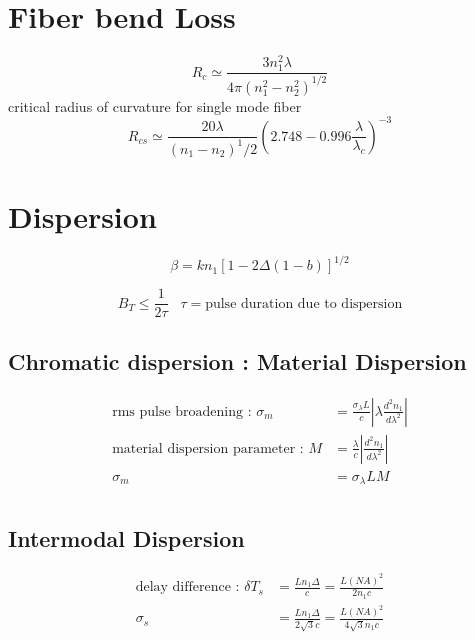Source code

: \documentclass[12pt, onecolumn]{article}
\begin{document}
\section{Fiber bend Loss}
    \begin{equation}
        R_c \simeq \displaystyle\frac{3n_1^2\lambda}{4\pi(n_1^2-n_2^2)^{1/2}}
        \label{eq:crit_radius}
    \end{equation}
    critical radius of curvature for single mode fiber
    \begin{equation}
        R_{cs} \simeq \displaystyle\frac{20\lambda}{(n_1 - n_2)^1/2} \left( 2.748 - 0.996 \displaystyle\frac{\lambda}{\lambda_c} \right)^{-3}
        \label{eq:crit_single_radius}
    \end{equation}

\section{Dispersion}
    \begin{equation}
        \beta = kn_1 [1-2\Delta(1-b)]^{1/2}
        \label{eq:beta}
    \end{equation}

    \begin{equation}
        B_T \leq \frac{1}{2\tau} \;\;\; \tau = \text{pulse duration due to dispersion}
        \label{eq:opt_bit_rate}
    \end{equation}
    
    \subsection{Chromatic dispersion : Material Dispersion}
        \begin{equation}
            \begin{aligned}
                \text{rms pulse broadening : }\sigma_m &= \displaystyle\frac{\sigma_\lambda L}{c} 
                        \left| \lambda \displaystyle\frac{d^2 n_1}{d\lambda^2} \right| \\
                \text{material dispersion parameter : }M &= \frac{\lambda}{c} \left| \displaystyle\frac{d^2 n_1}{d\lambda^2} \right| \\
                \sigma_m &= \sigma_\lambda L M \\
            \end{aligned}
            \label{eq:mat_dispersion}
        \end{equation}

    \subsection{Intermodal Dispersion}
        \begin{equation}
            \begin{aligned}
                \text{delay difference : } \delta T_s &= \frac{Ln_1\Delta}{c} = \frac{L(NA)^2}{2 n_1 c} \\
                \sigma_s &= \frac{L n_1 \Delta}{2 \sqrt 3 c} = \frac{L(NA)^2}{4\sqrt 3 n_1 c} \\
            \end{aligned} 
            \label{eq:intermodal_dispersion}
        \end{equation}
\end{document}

-*-

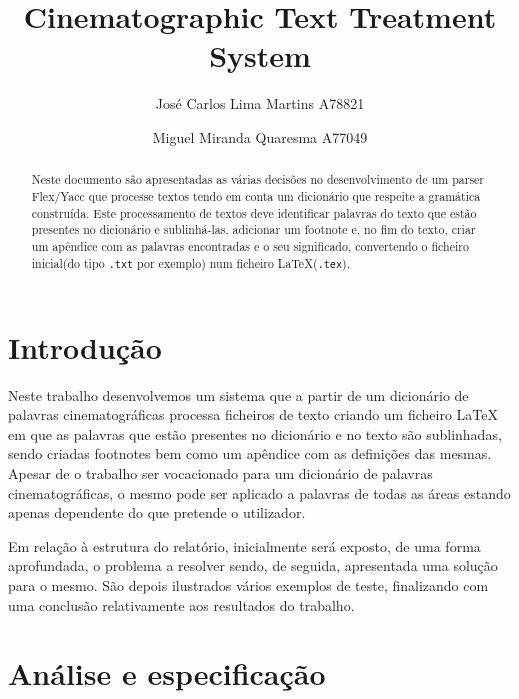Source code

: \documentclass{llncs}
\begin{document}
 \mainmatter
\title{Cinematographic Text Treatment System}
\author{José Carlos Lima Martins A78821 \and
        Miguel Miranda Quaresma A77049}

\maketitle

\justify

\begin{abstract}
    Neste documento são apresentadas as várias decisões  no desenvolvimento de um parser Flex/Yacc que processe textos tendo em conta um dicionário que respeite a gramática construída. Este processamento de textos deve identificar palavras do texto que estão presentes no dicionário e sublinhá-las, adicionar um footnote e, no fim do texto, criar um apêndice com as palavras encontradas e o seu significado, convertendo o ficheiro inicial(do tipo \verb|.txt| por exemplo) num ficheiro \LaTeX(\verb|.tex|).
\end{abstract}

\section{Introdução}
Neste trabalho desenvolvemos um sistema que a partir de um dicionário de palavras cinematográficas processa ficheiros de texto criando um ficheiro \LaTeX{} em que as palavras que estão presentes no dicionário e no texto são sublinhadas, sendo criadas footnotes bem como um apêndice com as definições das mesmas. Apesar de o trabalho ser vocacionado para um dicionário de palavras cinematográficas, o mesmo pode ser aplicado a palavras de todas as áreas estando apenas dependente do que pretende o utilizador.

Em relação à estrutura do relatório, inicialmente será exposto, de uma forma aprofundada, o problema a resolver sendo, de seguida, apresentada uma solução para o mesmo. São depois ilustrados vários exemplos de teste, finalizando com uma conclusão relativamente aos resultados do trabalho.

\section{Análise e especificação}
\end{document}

-*-

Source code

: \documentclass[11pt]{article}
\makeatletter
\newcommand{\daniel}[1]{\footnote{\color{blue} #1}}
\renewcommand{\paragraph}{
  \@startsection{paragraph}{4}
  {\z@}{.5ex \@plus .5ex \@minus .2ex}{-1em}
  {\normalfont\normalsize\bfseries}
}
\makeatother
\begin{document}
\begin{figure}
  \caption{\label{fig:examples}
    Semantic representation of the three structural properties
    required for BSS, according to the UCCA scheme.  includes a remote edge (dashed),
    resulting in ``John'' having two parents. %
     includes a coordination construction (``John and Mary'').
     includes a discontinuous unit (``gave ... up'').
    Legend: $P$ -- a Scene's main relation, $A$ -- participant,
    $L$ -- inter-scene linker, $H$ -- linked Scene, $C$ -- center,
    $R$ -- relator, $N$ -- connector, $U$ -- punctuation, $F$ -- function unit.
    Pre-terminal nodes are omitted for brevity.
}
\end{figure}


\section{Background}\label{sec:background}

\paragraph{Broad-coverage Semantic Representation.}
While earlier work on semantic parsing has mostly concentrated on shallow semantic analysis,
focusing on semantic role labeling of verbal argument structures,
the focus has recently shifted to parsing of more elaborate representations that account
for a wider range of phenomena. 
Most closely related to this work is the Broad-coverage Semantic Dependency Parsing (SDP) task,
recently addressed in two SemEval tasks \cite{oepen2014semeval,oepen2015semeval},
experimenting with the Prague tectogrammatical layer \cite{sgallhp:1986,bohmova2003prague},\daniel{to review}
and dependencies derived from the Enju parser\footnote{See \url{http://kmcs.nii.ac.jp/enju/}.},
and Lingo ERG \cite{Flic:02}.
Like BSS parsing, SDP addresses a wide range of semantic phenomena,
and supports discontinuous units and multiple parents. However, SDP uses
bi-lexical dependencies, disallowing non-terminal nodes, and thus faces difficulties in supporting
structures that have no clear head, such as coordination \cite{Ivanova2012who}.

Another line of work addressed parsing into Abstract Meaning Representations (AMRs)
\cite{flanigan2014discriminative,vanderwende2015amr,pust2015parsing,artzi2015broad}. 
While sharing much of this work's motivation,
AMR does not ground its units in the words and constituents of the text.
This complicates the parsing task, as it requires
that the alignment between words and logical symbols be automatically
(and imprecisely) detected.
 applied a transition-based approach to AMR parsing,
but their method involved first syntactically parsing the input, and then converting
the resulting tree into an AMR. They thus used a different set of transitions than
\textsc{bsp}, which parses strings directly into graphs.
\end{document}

-*-

**Problem description**
Find and copy each line of the data where "cite" is present.

**Answer**
recently addressed in two SemEval tasks \cite{oepen2014semeval,oepen2015semeval},
experimenting with the Prague tectogrammatical layer \cite{sgallhp:1986,bohmova2003prague},\daniel{to review}
and Lingo ERG \cite{Flic:02}.
structures that have no clear head, such as coordination \cite{Ivanova2012who}.
\cite{flanigan2014discriminative,vanderwende2015amr,pust2015parsing,artzi2015broad}. 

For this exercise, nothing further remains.